=== WORK INSTRUCTIONS ===
Please swap each "buchas" in the entries below for "casquilhos" and write the lines out again with nothing else changed.

Dataset entries
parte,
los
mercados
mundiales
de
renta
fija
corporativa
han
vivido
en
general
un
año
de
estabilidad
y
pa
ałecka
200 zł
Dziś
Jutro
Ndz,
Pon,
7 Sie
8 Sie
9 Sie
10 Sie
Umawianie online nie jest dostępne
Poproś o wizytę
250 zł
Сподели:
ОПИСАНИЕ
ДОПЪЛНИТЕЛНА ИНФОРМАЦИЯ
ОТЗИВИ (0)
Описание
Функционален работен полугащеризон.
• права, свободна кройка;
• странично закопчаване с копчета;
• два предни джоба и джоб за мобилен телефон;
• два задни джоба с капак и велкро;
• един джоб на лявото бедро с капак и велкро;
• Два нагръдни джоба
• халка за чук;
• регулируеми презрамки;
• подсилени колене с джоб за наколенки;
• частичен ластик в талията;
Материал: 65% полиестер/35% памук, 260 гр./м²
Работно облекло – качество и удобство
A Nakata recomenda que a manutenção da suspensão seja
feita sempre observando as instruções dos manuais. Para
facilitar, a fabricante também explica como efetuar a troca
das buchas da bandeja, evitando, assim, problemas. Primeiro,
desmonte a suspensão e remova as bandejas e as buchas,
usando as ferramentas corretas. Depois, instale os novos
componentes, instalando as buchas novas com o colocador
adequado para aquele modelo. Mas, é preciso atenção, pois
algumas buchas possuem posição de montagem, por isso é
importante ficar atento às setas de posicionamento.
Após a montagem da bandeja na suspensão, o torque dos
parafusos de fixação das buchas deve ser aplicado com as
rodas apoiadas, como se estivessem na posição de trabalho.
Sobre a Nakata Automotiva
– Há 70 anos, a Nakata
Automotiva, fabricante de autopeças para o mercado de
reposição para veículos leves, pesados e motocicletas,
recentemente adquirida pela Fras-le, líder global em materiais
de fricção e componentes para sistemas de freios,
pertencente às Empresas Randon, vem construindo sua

=== RESULT BELOW ===
parte,
los
mercados
mundiales
de
renta
fija
corporativa
han
vivido
en
general
un
año
de
estabilidad
y
pa
ałecka
200 zł
Dziś
Jutro
Ndz,
Pon,
7 Sie
8 Sie
9 Sie
10 Sie
Umawianie online nie jest dostępne
Poproś o wizytę
250 zł
Сподели:
ОПИСАНИЕ
ДОПЪЛНИТЕЛНА ИНФОРМАЦИЯ
ОТЗИВИ (0)
Описание
Функционален работен полугащеризон.
• права, свободна кройка;
• странично закопчаване с копчета;
• два предни джоба и джоб за мобилен телефон;
• два задни джоба с капак и велкро;
• един джоб на лявото бедро с капак и велкро;
• Два нагръдни джоба
• халка за чук;
• регулируеми презрамки;
• подсилени колене с джоб за наколенки;
• частичен ластик в талията;
Материал: 65% полиестер/35% памук, 260 гр./м²
Работно облекло – качество и удобство
A Nakata recomenda que a manutenção da suspensão seja
feita sempre observando as instruções dos manuais. Para
facilitar, a fabricante também explica como efetuar a troca
das casquilhos da bandeja, evitando, assim, problemas. Primeiro,
desmonte a suspensão e remova as bandejas e as casquilhos,
usando as ferramentas corretas. Depois, instale os novos
componentes, instalando as casquilhos novas com o colocador
adequado para aquele modelo. Mas, é preciso atenção, pois
algumas casquilhos possuem posição de montagem, por isso é
importante ficar atento às setas de posicionamento.
Após a montagem da bandeja na suspensão, o torque dos
parafusos de fixação das casquilhos deve ser aplicado com as
rodas apoiadas, como se estivessem na posição de trabalho.
Sobre a Nakata Automotiva
– Há 70 anos, a Nakata
Automotiva, fabricante de autopeças para o mercado de
reposição para veículos leves, pesados e motocicletas,
recentemente adquirida pela Fras-le, líder global em materiais
de fricção e componentes para sistemas de freios,
pertencente às Empresas Randon, vem construindo sua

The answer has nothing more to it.